A British newspaper breached the confidentiality and copyright of Prince Charles when it published an excerpt from his journals, an appeals court said Thursday in upholding a lower court decision.
The heir to the throne had sued the publisher after the newspaper, the Mail on Sunday, published excerpts last year from a diary Charles kept during a 1997 visit to Hong Kong. In the diary, he referred to Chinese officials as “appalling old waxworks.”
The newspaper had argued there was a public interest in knowing the prince’s attitude toward relations between Britain and China, as well as more about Charles’ conduct in his role as heir to the throne.
The paper contended that since the event described in the journal – the handover of Hong Kong – was a public moment, the diary was neither confidential nor private.

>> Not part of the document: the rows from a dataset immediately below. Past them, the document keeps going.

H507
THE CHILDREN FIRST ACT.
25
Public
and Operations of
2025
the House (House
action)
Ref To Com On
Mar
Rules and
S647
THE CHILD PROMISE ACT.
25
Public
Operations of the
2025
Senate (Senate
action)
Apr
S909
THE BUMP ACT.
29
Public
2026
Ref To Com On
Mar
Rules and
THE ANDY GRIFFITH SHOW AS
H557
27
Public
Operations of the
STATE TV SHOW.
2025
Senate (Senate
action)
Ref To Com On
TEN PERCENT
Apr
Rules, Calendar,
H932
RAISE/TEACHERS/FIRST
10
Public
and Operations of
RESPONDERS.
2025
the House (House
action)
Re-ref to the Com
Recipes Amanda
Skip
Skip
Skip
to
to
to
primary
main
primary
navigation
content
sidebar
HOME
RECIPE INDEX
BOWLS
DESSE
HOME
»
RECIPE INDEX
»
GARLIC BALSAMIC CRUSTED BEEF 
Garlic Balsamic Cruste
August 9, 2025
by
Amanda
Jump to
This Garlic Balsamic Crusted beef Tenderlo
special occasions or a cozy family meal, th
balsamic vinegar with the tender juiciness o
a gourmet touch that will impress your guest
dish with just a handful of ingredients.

But the appeal court’s judgment, handed down by Judge Nicholas Phillips, the Lord Chief Justice of England and Wales, rejected that premise.

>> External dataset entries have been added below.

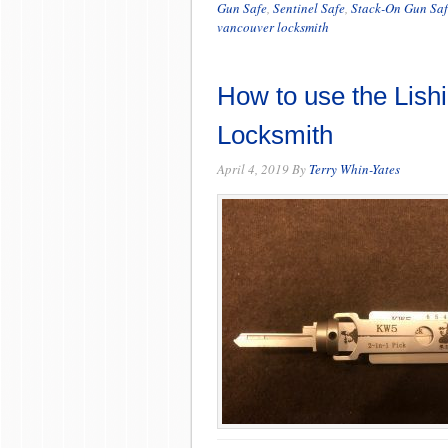
Gun Safe
,
Sentinel Safe
,
Stack-On Gun Saf
vancouver locksmith
How to use the Lishi
Locksmith
April 4, 2019
By
Terry Whin-Yates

“While most of the events described in the journal were in the public domain, what (was) not in the public domain were Prince Charles’ comments about them,” the judgment said. “It was these that were the essence of the publication in the Mail on Sunday.”

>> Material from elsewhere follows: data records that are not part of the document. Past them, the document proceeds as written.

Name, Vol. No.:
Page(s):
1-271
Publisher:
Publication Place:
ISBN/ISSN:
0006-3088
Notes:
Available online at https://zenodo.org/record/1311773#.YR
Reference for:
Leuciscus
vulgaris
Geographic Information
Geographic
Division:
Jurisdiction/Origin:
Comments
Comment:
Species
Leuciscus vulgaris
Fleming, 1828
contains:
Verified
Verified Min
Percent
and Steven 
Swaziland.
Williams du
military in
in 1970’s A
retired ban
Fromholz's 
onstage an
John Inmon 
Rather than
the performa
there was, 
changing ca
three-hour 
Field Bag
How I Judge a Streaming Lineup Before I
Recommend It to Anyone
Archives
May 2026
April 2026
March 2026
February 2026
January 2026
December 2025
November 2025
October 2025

The appeals court said the newspaper’s own headline – which used the word “reveals” – drew attention to the fact that they were publishing new information.
In a statement, Sir Michael Peat, Charles’ principal private secretary, said the prince was pleased with the result. Charles was not present for the ruling.
“This confirms what we have always maintained – that The Prince of Wales, like anyone else, is entitled to keep his private journals private,” the statement said.
The Mail had also argued that because Charles had his journals copied and circulated to a group estimated at about 50 people, he shouldn’t expect that they would be kept private. That was also rejected.
“The significant fact is that over a period of some 30 years there is no evidence that any recipient of the journals breached the confidence under which they had received them,” the ruling said.
In all, eight diaries were given to the newspaper by a former employee of the prince, who breached a confidentiality agreement by copying the journals.
The Mail has only published excerpts from one diary, which was entitled “The Handover Of Hong Kong, or The Great Chinese Takeaway.”
In March, Judge William Blackburne supported Charles in his bid to prevent publication of further details but said a decision over publication of seven other journals would have to go to a full trial.